Grandmother never had any problems in that department. For all her evidently very careful ways with setting aside money over the years, Gran had lived a very nice life and had been around the world.

"Ted, I'm not preaching, you know that," Estelle continued. "But we just don't believe in all this hoopla you read about and see in the magazines and on TV. A stock that happens to trade publicly is nothing more than an ownership claim on a corporation. If you don't think of yourself as a business owner and think more of yourself as an owner of slips of paper that are readily tradable in the market, your chances of doing well are greatly reduced. Business is business, whether it's a public or private company. You do the things that we did together to build Estee's Recipes and I think you'll do fine, my dear. I'll love you always."

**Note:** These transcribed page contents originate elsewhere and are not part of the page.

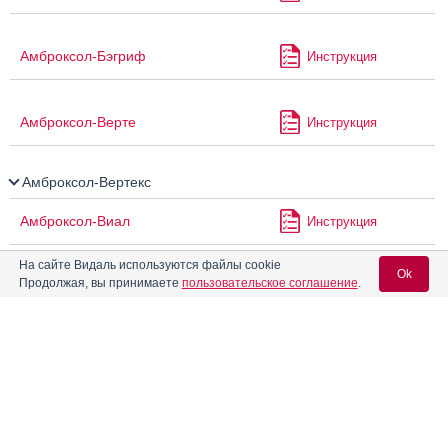
Амброксол-Бэгриф
Инструкция
Амброксол-Верте
Инструкция
Амброксол-Вертекс
Амброксол-Виал
Инструкция
На сайте Видаль используются файлы cookie
Ok
Продолжая, вы принимаете
пользовательское соглашение
.
Амброксол-ЗТ
Инструкция
Вход для специалистов
Амброксол-Рихтер
Инструкция
E-mail учетной записи Vidal:
Амброксол-Фармстандарт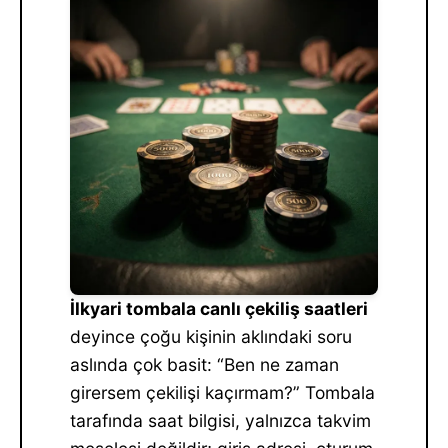
İlkyari tombala canlı çekiliş saatleri
deyince çoğu kişinin aklındaki soru
aslında çok basit: “Ben ne zaman
girersem çekilişi kaçırmam?” Tombala
tarafında saat bilgisi, yalnızca takvim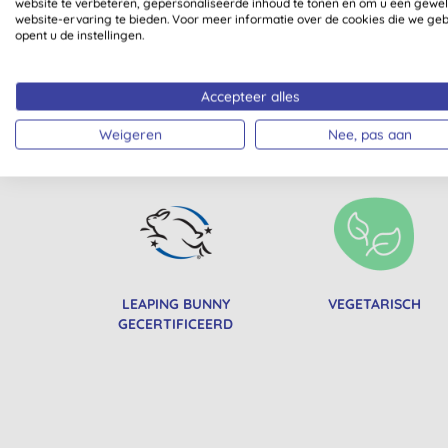
website te verbeteren, gepersonaliseerde inhoud te tonen en om u een gewe
website-ervaring te bieden. Voor meer informatie over de cookies die we ge
opent u de instellingen.
Accepteer alles
Weigeren
Nee, pas aan
Al onze producten zijn dui
LEAPING BUNNY
VEGETARISCH
GECERTIFICEERD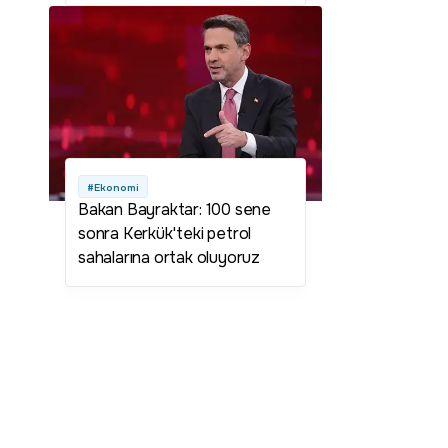
#Ekonomi
Bakan Bayraktar: 100 sene
sonra Kerkük'teki petrol
sahalarına ortak oluyoruz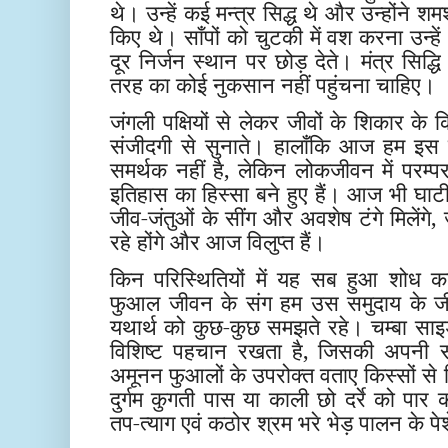
थे। उन्हें कई मन्त्र सिद्ध थे और उन्होंने शम
किए थे। साँपों को चुटकी में वश करना उन्
दूर निर्जन स्थान पर छोड़ देते। मंत्र सिद्
तरह का कोई नुकसान नहीं पहुंचना चाहिए।
जंगली पक्षियों से लेकर जीवों के शिकार के क
संजीदगी से सुनाते। हालाँकि आज हम इस 
समर्थक नहीं है, लेकिन लोकजीवन में परम
इतिहास का हिस्सा बने हुए हैं। आज भी घाटी के
जीव-जंतुओं के सींग और अवशेष टंगे मिलेंगे,
रहे होंगे और आज विलुप्त हैं।
किन परिस्थितियों में यह सब हुआ शोध क
फुआल जीवन के संग हम उस समुदाय के जीव
यथार्थ को कुछ-कुछ समझते रहे। चम्बा साइड मे
विशिष्ट पहचान रखता है, जिसकी अपनी संस
अमूनन फुआलों के उपरोक्त वताए किस्सों से म
दुर्गम कुगती पास या काली छो दर्रे को पार
तप-त्याग एवं कठोर श्रम भरे भेड़ पालन के पेश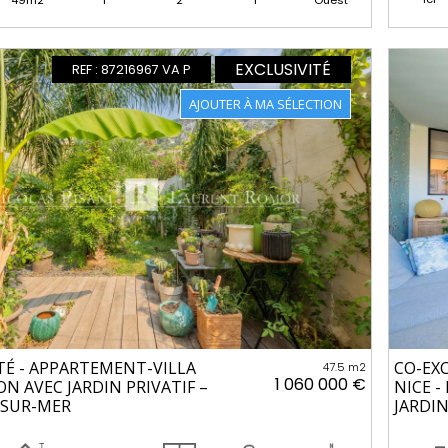
49m2
1
2
1
Ouest
EXCLUSIVITÉ
REF : 87216967 VA P
TÉ - APPARTEMENT-VILLA
CO-EX
47.5 m2
1 060 000 €
ON AVEC JARDIN PRIVATIF –
NICE -
-SUR-MER
JARDI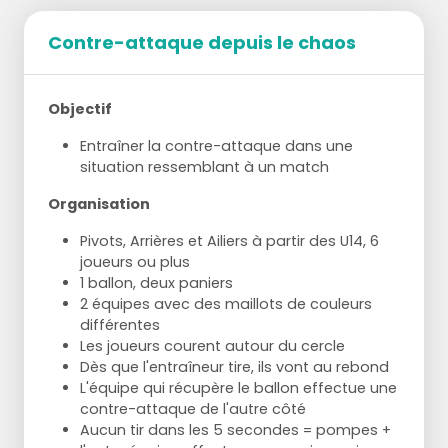
Contre-attaque depuis le chaos
Objectif
Entraîner la contre-attaque dans une
situation ressemblant à un match
Organisation
Pivots, Arrières et Ailiers à partir des U14, 6
joueurs ou plus
1 ballon, deux paniers
2 équipes avec des maillots de couleurs
différentes
Les joueurs courent autour du cercle
Dès que l'entraîneur tire, ils vont au rebond
L'équipe qui récupère le ballon effectue une
contre-attaque de l'autre côté
Aucun tir dans les 5 secondes = pompes +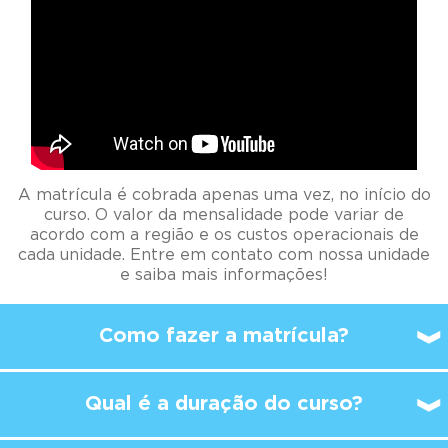
A matrícula é cobrada apenas uma vez, no início do
curso. O valor da mensalidade pode variar de
acordo com a região e os custos operacionais de
cada unidade. Entre em contato com nossa unidade
e saiba mais informações!
Como fazer a matrícula?
Qual é a duração do curso?
A partir de qual idade é
possível
começar a
estudar no Kumon?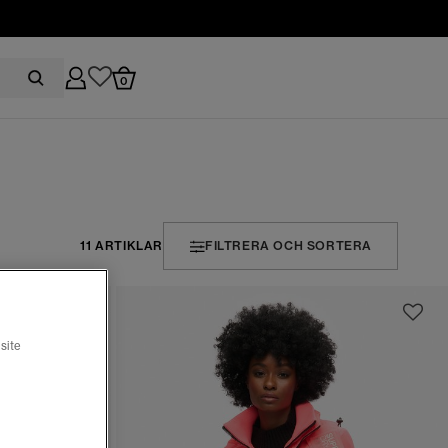
0
11 ARTIKLAR
FILTRERA OCH SORTERA
site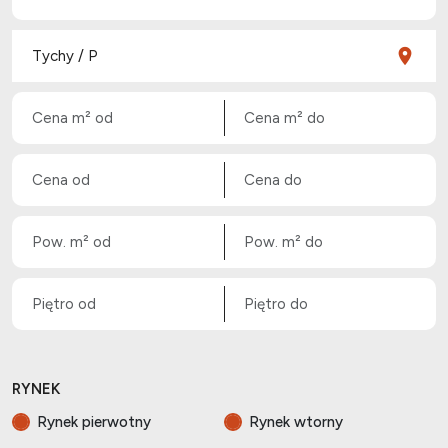
RYNEK
Rynek pierwotny
Rynek wtorny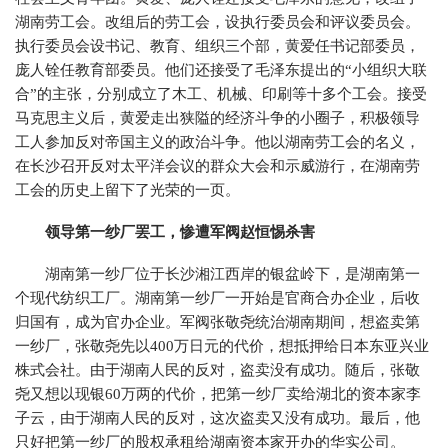
湖南劳工会。改组后的劳工会，设执行委员会和评议委员会。
执行委员会设书记、教育、组织三个部，黄爱任书记部委员，
庞人铨任教育部委员。他们还接受了毛泽东提出的“小组织大联
合”的主张，分别成立了木工、机械、印刷等十多个工会。接受
马克思主义后，黄爱走出狭隘的经济斗争的小圈子，积极领导
工人参加反对帝国主义的政治斗争。他以湖南劳工会的名义，
在长沙召开反对太平洋会议的群众大会和示威游行，在湖南劳
工会的历史上留下了光荣的一页。
领导第一纱厂罢工，惨遭军阀赵恒惕杀害
湖南第一纱厂位于长沙湘江西岸的银盆岭下，是湖南第一
个现代纺织工厂。湖南第一纱厂一开始是官商合办企业，后收
归国有，成为官办企业。军阀张敬尧统治湖南期间，想盗卖第
一纱厂，张敬尧先以400万日元的代价，想抵押给日本东亚兴业
株式会社。由于湖南人民的反对，盗卖没有成功。随后，张敬
尧又想以现银60万两的代价，把第一纱厂卖给湖北的资本家李
子云，由于湖南人民的反对，这次盗卖又没有成功。最后，他
只好把第一纱厂的股权承租给湖南资本家开办的华实公司。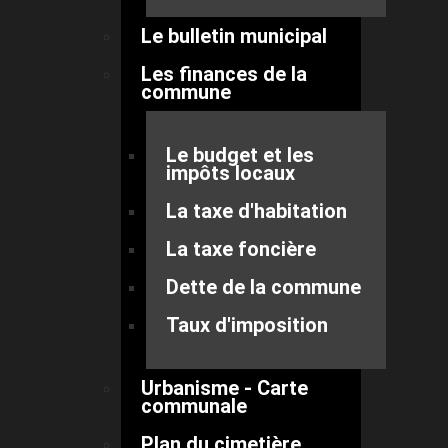
Le bulletin municipal
Les finances de la
commune
Le budget et les
impôts locaux
La taxe d'habitation
La taxe foncière
Dette de la commune
Taux d'imposition
Urbanisme - Carte
communale
Plan du cimetière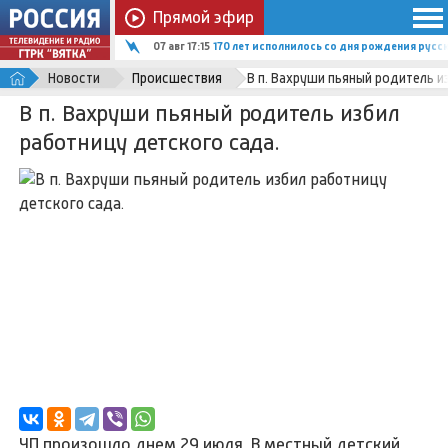
Прямой эфир
07 авг 17:15
170 лет исполнилось со дня рождения рус
Новости
Происшествия
В п. Вахруши пьяный родитель и
В п. Вахруши пьяный родитель избил
работницу детского сада.
ЧП произошло днем 29 июля. В местный детский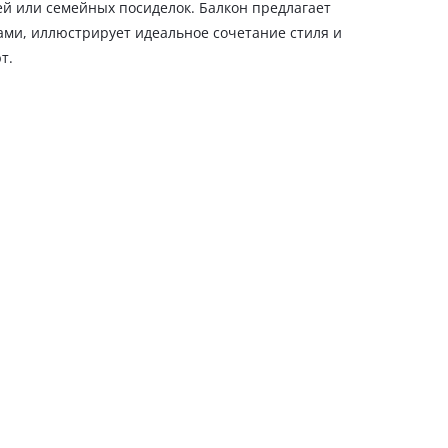
ей или семейных посиделок. Балкон предлагает
ами, иллюстрирует идеальное сочетание стиля и
т.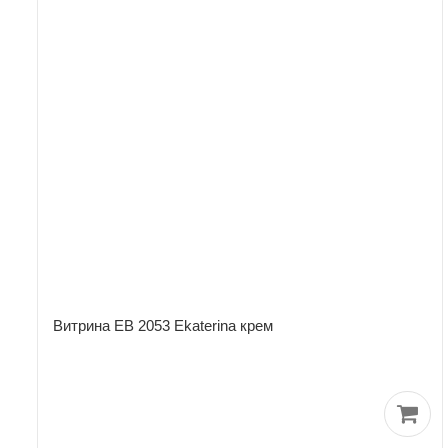
Витрина ЕВ 2053 Ekaterina крем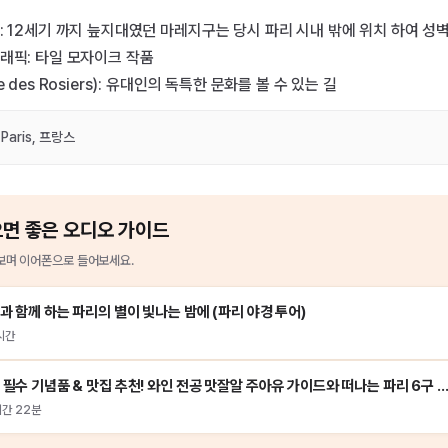
: 12세기 까지 늪지대였던 마레지구는 당시 파리 시내 밖에 위치 하여 성
래픽: 타일 모자이크 작품
 des Rosiers): 유대인의 독특한 문화를 볼 수 있는 길
Paris, 프랑스
으면 좋은 오디오 가이드
며 이어폰으로 들어보세요.
과 함께 하는 파리의 별이 빛나는 밤에 (파리 야경 투어)
시간
파리 필수 기념품 & 맛집 추천! 와인 전공 맛잘알 주아유 가이드와 떠나는 파리 6구 미식 워
시간 22분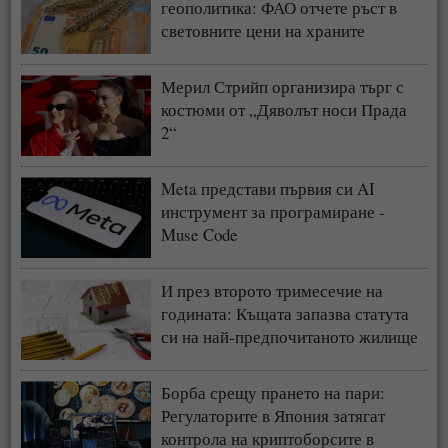
геополитика: ФАО отчете ръст в
световните цени на храните
Мерил Стрийп организира търг с
костюми от „Дяволът носи Прада
2“
Meta представи първия си AI
инструмент за програмиране -
Muse Code
И през второто тримесечие на
годината: Къщата запазва статута
си на най-предпочитаното жилище
у нас
Борба срещу прането на пари:
Регулаторите в Япония затягат
контрола на криптоборсите в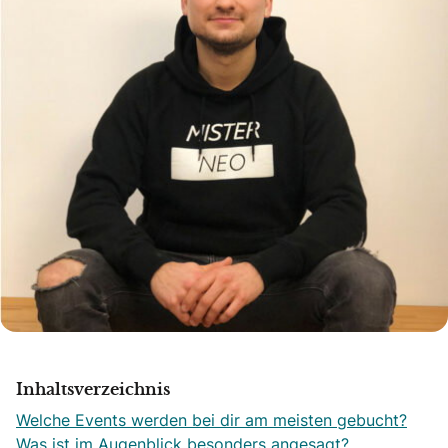
Inhaltsverzeichnis
Welche Events werden bei dir am meisten gebucht?
Was ist im Augenblick besonders angesagt?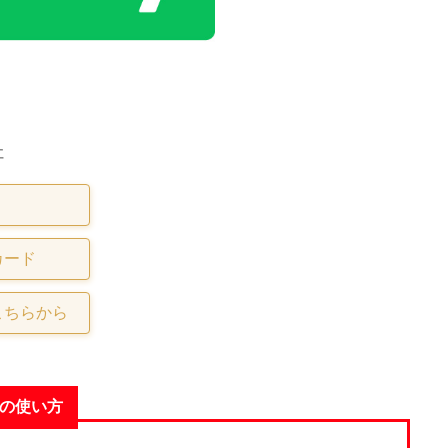
社
カード
こちらから
めの使い方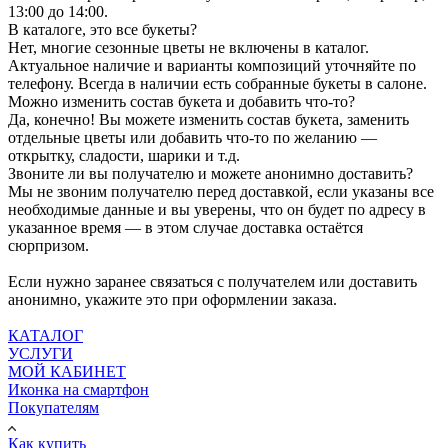
13:00 до 14:00.
В каталоге, это все букеты?
Нет, многие сезонные цветы не включены в каталог.
Актуальное наличие и варианты композиций уточняйте по
телефону. Всегда в наличии есть собранные букеты в салоне.
Можно изменить состав букета и добавить что-то?
Да, конечно! Вы можете изменить состав букета, заменить
отдельные цветы или добавить что-то по желанию —
открытку, сладости, шарики и т.д.
Звоните ли вы получателю и можете анонимно доставить?
Мы не звоним получателю перед доставкой, если указаны все
необходимые данные и вы уверены, что он будет по адресу в
указанное время — в этом случае доставка остаётся
сюрпризом.
Если нужно заранее связаться с получателем или доставить
анонимно, укажите это при оформлении заказа.
КАТАЛОГ
УСЛУГИ
МОЙ КАБИНЕТ
Иконка на смартфон
Покупателям
Как купить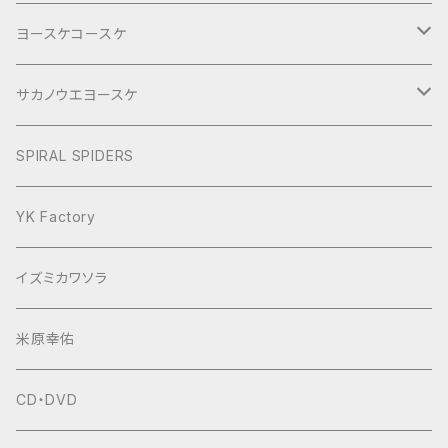
ヨースケコースケ
ぶらり旅2017Short
サカノウエヨースケ
ヨースケNIGHT
SPIRAL SPIDERS
YK Factory
イズミカワソラ
米原幸佑
CD・DVD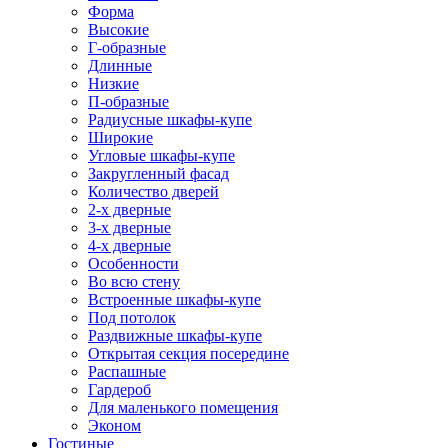
Форма
Высокие
Г-образные
Длинные
Низкие
П-образные
Радиусные шкафы-купе
Широкие
Угловые шкафы-купе
Закругленный фасад
Количество дверей
2-х дверные
3-х дверные
4-х дверные
Особенности
Во всю стену
Встроенные шкафы-купе
Под потолок
Раздвижные шкафы-купе
Открытая секция посередине
Распашные
Гардероб
Для маленького помещения
Эконом
Гостиные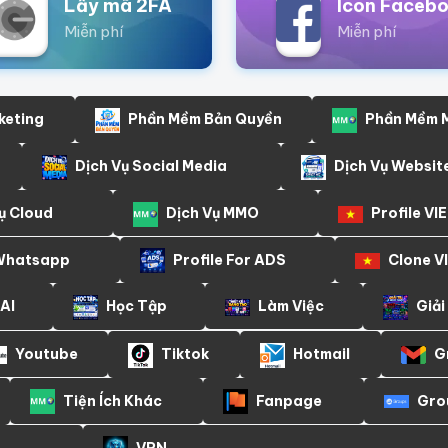
Lấy mã 2FA
Icon Faceb
Miễn phí
Miễn phí
keting
Phần Mềm Bản Quyền
Phần Mềm
Dịch Vụ Social Media
Dịch Vụ Websit
ụ Cloud
Dịch Vụ MMO
Profile VIE
 Whatsapp
Profile For ADS
Clone V
AI
Học Tập
Làm Việc
Giải
Youtube
Tiktok
Hotmail
G
Tiện Ích Khác
Fanpage
Gro
VPN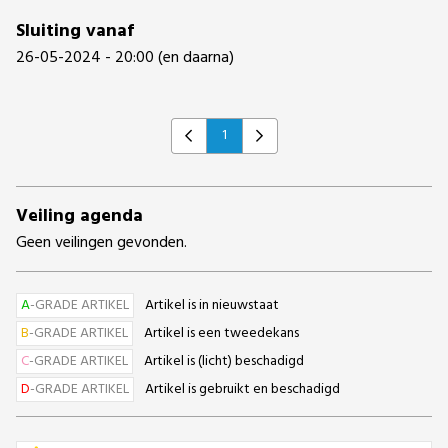
Sluiting vanaf
26-05-2024 - 20:00 (en daarna)
1
Previous
Next
Veiling agenda
Geen veilingen gevonden.
A
-GRADE ARTIKEL
Artikel is in nieuwstaat
B
-GRADE ARTIKEL
Artikel is een tweedekans
C
-GRADE ARTIKEL
Artikel is (licht) beschadigd
D
-GRADE ARTIKEL
Artikel is gebruikt en beschadigd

The screen went dark. Grandmother could do anything, and this was just more proof of that. Ted hadn't thought that much about investing in the market. Of course, his competitors were publicly traded, but Gran had always said the more you worry about your competitors or their stock prices, the less you're going to do for your own business. But Ted would have to address this situation at some point in the next year. He would no doubt watch this videotape over, probably many times, as he went about taking care of Gran's legacy.